Colebrook is particularly astute in exposing these illicit takings in the political realm. The financial crisis precipitated the twin personifications of “Main Street” and “Wall Street,” a binary that posits authenticity in contrast to parasitism (141). According to Colebrook, de Man would have pointed out that the supposed aberrancy of the latter is actually made possible by the figure of the organism silently assumed in both terms. With regard to the Supreme Court’s ruling in U.S. vs. Citizens United—serendipitous title, from her perspective—Colebrook finds that the opinion’s identification of corporation and person is facilitated by what de Man calls the “double rapport” disclosed by translation: if laws must be simultaneously general and specific, it becomes impossible to determine their referents (144). The necessity of translation requires the translator to intervene unilaterally to resolve an undecidable: for the left, America has been stolen by illegitimate corporate interests; for the right, America has been stolen by an illegitimate government. Neither side understands that the necessity to articulate mandates the assumption of a ground that itself distinguishes legitimacy from illegitimacy; only in retrospect can such a putative ground be seen as a theotrope.
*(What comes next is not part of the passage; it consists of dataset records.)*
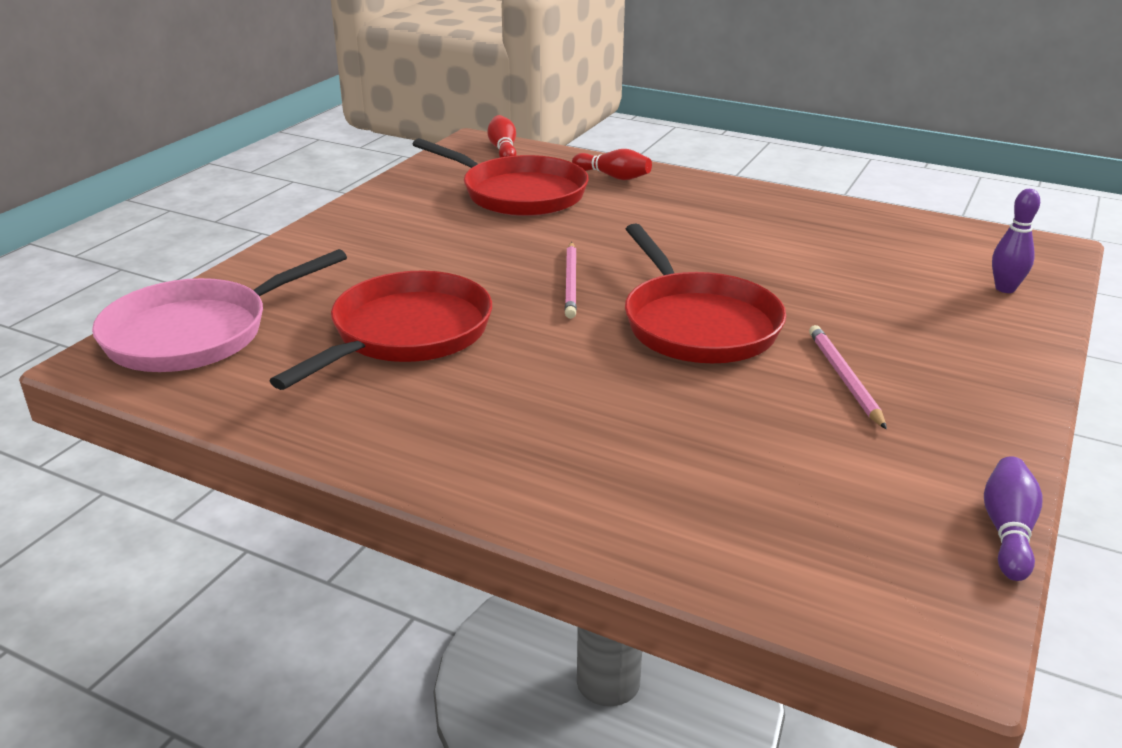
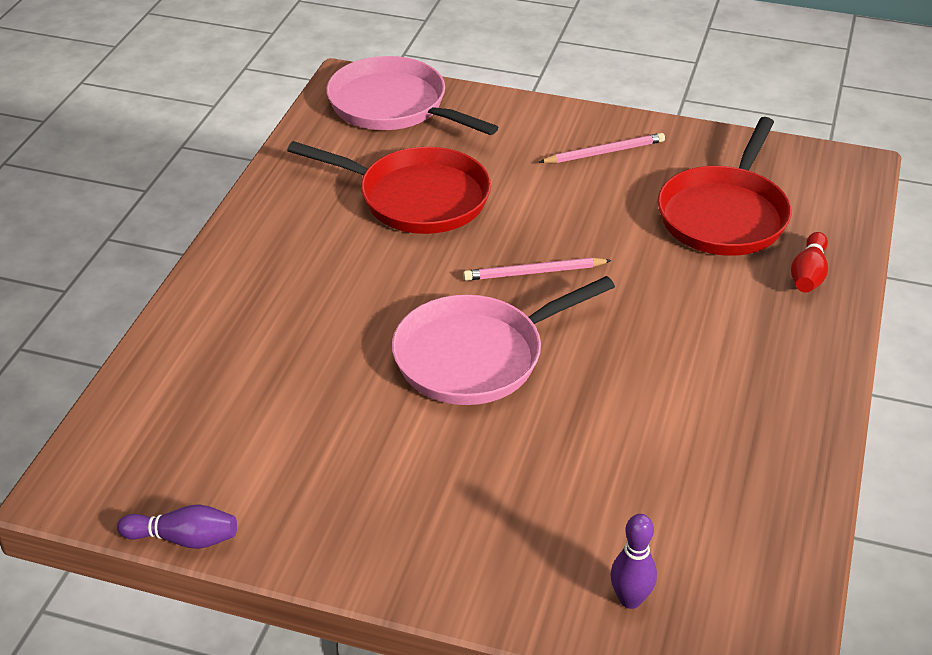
camera: 80 degrees right, 10 degrees up
(503, 150) = (842, 188): red bowling pin -> none
(697, 324) = (476, 356): red pan -> pink pan
(844, 378) = (399, 452): pink pencil -> pink pencil (604, 152)

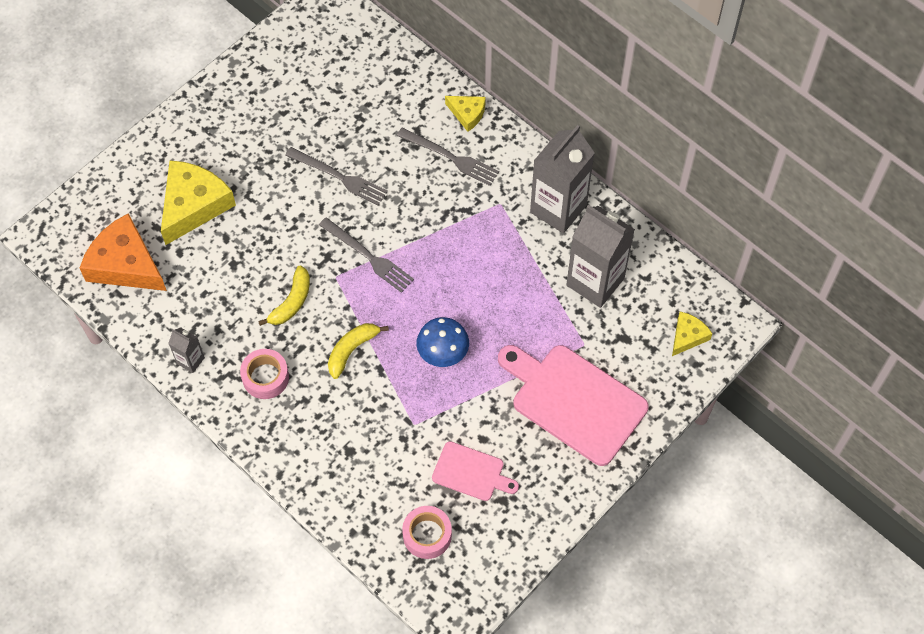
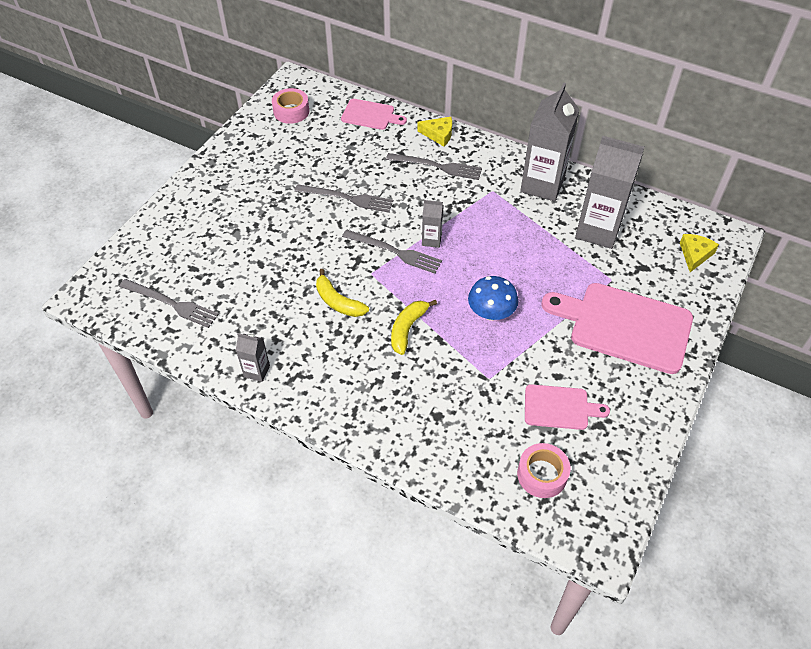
camera: 15 degrees left, 10 degrees down
(126, 264) = (171, 304): orange cheese -> grey fork
(194, 205) = (223, 244): yellow cheese -> none
(265, 377) = (334, 370): pink tape -> pink tape (291, 111)
(291, 302) = (338, 302): yellow banana -> yellow banana turned 120 degrees clockwise
(399, 69) = (370, 115): none -> pink cutting board
(412, 251) = (431, 240): none -> grey carton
It is here where Colebrook asserts de Man’s cautionary value in today’s polemos: before leaping to assign blame and responsibility, both sides need to reflect on the “we” in whose names they presume to speak and to purge their ideologies of the numerous nostalgias they summon up. Maybe “we” never were. (More reason to think consensus, alas, may also be a theotrope.) Only when that preliminary dissociation is accomplished—a kind of de Manian epoché—can political debate begin without the errors of seeing the human as a self-owner or as a proper body surrounded by an environment. Begun this way, debate can finally envision—Colebrook concludes with breathtaking boldness—the destruction of humanity as a positive or affirmative event (152).
 
By calling for such an impartial envisioning of the unthinkable, Colebrook defies grave, foreseeable risks: the same critics who leapt to label deconstruction fascist may now leap to repeat charges of nihilism. (It is odd that this polemical stick is so often wielded without any knowledge of the term’s provenance as the deathly opposition that Nietzsche fought against, a heritage both de Man and Derrida respected.) In this predictable eventuality the responsibility will lie with those who could not discern the lucid austerity of Colebrook’s desire to at last free readers from the complacency of contemporary criticism and to replace it with the kind of restless, permanently unsettling experience de Man thought the most rigorous writing could induce. This may be what Miller has in mind when he says de Man can provide us help without reassurance.
 
Do the contributors succeed in escaping from de Man’s dilemma? No, but their failures may be more helpful, as cautionary examples, than are many apparent successes of more confidently grounded theory in the humanities. Readers who turn to criticism not for reassurance but for inquiry informed by self-restraint, skepticism, and rigor will find the latter in short supply today—a situation that may warrant consideration of essays like these and the notes de Man wrote for his lecture on Benjamin.
 

Christopher Morris is Charles A. Dana Professor of English, Emeritus, at Norwich University in Northfield, Vermont. His books are Models of Misrepresentation: On the Fiction of E.L. Doctorow; The Hanging Figure: On Suspense and the Films of Alfred Hitchcock; and The Figure of the Road: Deconstructive Studies in Humanities Disciplines. He is at work on a book on Mark Twain and continental criticism; his recent work on Mark Twain has appeared and is forthcoming in Journal of Narrative Technique, Papers on Language and Literature, Nineteenth-Century Fiction, and University of Toronto Quarterly.